__EXCERPTED PASSAGE__:

1.5.06

Saving Bikers' Brains

What percentage of high schoolers and their middle-aged dads go through a romantic phase, fantasizing about owning and driving a motorcycle? Fear (and practicality) drive most from that easy riding dream, perhaps goaded by a mother's painful worrying or a friend's accident. Motorcycles, in theory, personify the rugged individualism that doesn't bend to common worries and weaknesses. But, notwithstanding economists' arguments that the greater the risk to the individual the greater precaution they will take to drive safely:

* Motorcyclists are about 18 times more likely to be in a fatal accident and 3 times more likely to be injured than those in passenger cars.
* The fatality rate for motorcyclists was 3.6 times greater than the fatality rate for occupants of passenger cars.
*Motorcyclists accounted for 7 percent of all traffic deaths, 8 percent of all occupant deaths, and 2
percent of all occupants injured. (2000)
Enter the motorcycle airbag---a need long waiting to be met.

In 1994, Kenji Takeuchi witnessed a random motorcycle accident on his way to work in Japan and decided to build a man-mounted airbag, called the Hit-Air. When a rider is thrown-off the bike in a collosion, the Hit-Air cord attached to the rider's leg is detached, triggering the inflation of two air bags--one about the neck and the other at the small of the back. The air bags deflate automatically about 6 seconds later.

Brilliant, simple, direly needed, and the motorcycle industry apparently snubbed their nose at Takeuchi's i
dea, fearing it would only caution customers with worries of fatal crashes (another victory for business ethics). Takeuchi however manufactured the Hit-Airs on his own, and is now making a tidy profit in Europe, Asia, Australia and South America. According to Damn Interesting (apt title, that), Hit-Air isn't avaialble in the U.S. yet due to liability issues. Via Digg.

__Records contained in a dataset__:

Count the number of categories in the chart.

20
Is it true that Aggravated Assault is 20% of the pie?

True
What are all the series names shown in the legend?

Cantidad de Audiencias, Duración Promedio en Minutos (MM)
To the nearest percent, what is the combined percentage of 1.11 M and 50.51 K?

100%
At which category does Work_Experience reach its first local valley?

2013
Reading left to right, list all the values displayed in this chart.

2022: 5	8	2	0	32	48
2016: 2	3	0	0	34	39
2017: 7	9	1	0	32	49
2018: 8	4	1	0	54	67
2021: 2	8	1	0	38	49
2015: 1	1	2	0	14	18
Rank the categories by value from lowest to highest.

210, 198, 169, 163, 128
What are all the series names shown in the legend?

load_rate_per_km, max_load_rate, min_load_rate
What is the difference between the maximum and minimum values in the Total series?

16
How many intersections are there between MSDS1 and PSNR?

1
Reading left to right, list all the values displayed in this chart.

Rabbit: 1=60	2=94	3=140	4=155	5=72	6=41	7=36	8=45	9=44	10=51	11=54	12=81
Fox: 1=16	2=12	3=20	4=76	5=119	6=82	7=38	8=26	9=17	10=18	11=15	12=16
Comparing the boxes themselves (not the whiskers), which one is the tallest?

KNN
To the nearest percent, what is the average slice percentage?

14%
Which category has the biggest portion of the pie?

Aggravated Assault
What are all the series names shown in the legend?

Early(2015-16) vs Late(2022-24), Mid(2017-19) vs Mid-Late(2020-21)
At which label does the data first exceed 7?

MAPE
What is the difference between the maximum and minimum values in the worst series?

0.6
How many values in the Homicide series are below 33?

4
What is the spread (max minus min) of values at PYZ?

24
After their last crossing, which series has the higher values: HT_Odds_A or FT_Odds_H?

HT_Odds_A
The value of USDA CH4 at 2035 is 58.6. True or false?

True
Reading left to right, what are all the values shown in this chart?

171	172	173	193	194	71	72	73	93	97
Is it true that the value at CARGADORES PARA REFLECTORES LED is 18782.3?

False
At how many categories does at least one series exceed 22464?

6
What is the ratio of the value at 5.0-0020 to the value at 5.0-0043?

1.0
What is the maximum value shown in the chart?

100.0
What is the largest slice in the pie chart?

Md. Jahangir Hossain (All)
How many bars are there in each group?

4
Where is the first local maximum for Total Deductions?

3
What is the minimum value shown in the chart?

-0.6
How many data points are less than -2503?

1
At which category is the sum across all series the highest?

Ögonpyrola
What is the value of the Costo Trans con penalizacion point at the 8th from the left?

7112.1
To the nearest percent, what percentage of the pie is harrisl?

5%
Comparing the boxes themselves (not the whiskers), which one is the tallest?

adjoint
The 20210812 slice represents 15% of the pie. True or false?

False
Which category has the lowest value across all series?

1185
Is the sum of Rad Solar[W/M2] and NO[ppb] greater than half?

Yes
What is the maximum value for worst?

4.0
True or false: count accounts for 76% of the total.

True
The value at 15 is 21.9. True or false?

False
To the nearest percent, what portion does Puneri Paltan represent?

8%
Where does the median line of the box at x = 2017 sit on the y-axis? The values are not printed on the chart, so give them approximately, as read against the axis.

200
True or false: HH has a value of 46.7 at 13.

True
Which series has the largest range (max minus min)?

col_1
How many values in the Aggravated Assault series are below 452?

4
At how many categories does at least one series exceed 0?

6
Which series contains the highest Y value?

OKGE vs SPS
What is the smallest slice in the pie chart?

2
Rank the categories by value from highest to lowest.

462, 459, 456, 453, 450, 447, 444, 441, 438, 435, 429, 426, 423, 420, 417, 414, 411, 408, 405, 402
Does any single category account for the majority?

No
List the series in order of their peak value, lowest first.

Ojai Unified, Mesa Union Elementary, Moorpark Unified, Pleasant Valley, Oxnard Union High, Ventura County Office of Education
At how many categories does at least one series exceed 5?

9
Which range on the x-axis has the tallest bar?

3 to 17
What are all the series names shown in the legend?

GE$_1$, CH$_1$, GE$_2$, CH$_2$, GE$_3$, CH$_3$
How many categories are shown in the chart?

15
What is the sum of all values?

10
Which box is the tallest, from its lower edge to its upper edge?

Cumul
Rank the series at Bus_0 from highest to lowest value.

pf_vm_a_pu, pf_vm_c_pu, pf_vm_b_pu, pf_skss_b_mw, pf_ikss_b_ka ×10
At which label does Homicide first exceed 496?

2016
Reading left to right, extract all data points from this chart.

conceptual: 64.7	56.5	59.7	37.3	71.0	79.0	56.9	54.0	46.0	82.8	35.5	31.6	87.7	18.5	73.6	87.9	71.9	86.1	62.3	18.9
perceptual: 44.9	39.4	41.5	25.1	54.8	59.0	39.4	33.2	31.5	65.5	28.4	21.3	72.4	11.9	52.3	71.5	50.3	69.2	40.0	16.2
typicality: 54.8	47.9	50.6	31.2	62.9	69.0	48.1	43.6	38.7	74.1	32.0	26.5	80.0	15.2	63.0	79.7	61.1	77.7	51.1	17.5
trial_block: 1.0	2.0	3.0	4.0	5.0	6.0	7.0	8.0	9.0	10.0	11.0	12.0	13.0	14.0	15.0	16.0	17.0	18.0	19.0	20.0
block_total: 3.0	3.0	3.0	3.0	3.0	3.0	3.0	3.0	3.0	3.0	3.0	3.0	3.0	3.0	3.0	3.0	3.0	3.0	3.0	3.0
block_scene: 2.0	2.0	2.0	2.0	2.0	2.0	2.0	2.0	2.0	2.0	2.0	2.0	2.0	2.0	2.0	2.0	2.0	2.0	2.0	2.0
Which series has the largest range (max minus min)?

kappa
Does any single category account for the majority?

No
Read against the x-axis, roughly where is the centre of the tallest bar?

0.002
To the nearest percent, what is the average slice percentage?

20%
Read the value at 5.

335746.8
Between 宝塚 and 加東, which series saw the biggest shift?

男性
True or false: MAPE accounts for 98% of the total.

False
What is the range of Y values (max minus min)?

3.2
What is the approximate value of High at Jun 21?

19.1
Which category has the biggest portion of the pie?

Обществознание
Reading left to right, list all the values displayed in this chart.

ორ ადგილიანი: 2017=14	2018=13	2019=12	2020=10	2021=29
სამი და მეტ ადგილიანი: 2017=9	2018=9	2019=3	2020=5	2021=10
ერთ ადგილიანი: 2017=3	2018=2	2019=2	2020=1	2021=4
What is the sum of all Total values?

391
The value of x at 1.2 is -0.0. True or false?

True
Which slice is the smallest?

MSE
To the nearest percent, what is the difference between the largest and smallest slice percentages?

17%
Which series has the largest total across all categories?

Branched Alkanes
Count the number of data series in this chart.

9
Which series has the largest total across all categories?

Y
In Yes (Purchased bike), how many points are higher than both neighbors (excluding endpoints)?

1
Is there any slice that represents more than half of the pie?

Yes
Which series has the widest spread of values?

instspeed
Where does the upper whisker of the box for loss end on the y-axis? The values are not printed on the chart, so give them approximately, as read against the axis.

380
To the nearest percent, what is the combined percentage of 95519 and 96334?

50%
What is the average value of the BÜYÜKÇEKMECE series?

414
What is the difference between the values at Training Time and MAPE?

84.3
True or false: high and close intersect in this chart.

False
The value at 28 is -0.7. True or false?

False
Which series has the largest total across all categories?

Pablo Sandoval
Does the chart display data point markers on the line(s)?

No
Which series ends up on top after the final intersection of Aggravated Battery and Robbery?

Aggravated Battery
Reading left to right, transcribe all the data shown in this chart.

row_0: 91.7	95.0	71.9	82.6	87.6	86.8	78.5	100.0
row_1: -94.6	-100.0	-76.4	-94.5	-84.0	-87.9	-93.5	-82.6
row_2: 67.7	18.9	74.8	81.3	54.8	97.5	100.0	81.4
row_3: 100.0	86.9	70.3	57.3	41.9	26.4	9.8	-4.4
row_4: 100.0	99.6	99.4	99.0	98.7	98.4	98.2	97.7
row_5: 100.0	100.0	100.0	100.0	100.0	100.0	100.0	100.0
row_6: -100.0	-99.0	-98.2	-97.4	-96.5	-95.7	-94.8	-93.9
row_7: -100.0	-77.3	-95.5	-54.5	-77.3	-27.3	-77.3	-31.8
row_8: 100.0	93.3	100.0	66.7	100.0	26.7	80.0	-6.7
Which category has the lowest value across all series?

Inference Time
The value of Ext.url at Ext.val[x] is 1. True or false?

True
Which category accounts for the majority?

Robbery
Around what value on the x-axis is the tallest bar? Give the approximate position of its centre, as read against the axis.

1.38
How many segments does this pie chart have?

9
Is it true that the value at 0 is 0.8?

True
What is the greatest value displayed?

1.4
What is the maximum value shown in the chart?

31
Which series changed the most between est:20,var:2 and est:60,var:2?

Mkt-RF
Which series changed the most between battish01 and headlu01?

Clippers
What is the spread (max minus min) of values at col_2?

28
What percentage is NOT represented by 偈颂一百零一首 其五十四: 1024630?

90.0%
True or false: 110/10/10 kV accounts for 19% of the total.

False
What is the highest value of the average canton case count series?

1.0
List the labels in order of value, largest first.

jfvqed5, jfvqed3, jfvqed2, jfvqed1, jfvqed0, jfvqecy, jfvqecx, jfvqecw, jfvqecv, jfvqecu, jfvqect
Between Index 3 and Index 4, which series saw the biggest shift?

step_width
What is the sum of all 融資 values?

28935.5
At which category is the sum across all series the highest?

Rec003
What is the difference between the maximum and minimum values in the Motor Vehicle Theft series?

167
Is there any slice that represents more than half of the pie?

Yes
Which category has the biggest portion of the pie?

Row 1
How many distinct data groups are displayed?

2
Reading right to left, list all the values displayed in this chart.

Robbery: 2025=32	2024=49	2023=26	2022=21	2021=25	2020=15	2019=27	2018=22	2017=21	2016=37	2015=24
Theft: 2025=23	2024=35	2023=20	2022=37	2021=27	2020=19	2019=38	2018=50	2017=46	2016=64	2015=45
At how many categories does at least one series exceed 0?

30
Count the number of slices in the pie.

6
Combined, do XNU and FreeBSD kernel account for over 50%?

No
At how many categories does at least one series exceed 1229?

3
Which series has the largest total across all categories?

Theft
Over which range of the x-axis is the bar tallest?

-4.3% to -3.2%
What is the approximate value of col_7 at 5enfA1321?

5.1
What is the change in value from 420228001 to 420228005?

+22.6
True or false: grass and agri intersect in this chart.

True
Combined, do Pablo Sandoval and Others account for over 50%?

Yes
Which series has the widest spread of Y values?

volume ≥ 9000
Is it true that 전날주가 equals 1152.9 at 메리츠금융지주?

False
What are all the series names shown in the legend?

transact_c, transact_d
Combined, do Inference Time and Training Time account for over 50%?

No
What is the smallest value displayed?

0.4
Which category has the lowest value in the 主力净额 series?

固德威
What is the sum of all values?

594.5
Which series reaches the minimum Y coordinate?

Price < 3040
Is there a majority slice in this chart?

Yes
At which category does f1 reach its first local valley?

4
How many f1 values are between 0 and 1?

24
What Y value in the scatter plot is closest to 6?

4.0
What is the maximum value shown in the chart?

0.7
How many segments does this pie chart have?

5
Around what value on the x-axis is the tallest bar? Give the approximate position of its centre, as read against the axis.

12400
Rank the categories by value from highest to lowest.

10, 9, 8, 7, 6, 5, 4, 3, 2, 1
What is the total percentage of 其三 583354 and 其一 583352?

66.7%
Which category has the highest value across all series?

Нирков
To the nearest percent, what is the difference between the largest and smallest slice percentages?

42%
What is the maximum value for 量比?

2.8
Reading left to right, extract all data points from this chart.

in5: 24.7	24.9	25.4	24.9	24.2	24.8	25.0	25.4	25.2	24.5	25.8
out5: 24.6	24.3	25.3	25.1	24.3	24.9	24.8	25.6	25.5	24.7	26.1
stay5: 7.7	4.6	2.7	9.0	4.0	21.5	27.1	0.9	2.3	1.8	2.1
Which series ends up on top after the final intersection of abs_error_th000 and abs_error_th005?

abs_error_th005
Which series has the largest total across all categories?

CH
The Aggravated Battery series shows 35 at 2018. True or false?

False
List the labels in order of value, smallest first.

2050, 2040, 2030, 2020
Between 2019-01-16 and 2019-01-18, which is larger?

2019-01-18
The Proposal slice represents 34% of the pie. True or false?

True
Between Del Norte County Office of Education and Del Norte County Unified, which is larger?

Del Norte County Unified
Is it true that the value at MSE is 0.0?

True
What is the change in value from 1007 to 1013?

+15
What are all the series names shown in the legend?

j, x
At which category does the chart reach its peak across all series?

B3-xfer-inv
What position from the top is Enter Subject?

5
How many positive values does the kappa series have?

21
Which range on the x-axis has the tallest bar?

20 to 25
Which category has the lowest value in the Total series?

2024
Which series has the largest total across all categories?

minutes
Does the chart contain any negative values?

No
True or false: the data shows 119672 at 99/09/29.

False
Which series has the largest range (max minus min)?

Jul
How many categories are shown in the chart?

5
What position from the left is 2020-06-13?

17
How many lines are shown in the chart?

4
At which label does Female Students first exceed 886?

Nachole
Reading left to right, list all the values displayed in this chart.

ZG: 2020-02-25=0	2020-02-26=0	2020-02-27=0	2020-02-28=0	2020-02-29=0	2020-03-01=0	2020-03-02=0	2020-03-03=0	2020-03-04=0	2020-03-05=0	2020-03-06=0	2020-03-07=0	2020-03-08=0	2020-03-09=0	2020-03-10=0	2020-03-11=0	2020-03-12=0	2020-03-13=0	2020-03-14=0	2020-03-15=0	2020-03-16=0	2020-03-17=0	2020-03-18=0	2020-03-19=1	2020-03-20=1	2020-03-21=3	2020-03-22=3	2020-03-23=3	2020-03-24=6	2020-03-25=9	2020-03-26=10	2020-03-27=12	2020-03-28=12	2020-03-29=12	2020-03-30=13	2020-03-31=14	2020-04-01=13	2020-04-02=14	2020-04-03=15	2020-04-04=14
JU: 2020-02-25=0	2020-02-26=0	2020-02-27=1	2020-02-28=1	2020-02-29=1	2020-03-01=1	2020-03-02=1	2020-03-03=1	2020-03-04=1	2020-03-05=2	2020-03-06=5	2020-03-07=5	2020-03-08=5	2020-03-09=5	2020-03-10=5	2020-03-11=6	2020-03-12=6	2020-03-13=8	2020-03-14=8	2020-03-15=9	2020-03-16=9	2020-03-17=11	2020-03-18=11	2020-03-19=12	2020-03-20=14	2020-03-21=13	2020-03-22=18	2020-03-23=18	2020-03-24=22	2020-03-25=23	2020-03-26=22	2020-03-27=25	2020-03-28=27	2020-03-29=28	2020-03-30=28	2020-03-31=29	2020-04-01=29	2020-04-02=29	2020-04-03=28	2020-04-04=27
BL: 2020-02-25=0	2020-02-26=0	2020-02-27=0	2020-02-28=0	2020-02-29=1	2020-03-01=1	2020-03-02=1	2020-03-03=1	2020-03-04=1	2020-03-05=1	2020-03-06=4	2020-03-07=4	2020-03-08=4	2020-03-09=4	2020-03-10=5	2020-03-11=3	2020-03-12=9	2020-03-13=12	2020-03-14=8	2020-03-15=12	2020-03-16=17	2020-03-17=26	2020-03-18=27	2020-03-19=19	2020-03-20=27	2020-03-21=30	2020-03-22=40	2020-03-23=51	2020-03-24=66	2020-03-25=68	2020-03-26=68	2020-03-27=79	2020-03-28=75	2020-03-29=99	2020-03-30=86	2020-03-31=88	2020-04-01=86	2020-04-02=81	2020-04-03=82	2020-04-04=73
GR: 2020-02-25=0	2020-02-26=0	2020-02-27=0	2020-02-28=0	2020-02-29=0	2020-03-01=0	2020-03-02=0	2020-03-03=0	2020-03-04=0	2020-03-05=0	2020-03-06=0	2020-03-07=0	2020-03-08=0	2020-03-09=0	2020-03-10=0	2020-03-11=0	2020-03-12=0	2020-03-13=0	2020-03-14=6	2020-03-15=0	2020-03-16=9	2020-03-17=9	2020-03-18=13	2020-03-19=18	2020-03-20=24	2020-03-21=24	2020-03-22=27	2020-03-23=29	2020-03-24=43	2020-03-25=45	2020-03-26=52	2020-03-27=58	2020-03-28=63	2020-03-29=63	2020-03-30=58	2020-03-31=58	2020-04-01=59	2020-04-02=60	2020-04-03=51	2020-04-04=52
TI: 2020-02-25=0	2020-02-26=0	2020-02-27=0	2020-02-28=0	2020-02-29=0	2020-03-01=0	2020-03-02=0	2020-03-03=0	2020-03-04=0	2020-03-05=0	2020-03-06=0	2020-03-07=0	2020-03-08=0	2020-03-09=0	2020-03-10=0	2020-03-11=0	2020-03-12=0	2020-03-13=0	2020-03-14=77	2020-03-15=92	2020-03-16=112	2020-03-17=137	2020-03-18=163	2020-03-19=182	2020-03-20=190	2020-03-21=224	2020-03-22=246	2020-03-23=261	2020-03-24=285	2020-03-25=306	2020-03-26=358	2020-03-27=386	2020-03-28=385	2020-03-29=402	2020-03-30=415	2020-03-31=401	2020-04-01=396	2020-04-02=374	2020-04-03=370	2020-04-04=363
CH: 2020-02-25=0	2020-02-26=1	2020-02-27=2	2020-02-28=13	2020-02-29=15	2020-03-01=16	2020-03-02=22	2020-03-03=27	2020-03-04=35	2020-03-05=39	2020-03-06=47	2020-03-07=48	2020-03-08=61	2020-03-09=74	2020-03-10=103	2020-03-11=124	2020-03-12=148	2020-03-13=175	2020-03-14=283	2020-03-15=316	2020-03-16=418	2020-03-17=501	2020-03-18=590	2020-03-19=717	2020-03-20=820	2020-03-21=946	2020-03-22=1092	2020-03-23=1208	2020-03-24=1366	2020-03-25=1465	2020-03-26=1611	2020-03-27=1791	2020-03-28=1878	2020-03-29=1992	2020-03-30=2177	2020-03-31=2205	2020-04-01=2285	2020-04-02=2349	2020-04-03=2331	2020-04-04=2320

__WORK INSTRUCTIONS__:
Return everything in the motorcycle airbag post from "What percentage of" down to "of passenger cars.", copied word for word.

__RESPONSE BOX__:
What percentage of high schoolers and their middle-aged dads go through a romantic phase, fantasizing about owning and driving a motorcycle? Fear (and practicality) drive most from that easy riding dream, perhaps goaded by a mother's painful worrying or a friend's accident. Motorcycles, in theory, personify the rugged individualism that doesn't bend to common worries and weaknesses. But, notwithstanding economists' arguments that the greater the risk to the individual the greater precaution they will take to drive safely:

* Motorcyclists are about 18 times more likely to be in a fatal accident and 3 times more likely to be injured than those in passenger cars.
* The fatality rate for motorcyclists was 3.6 times greater than the fatality rate for occupants of passenger cars.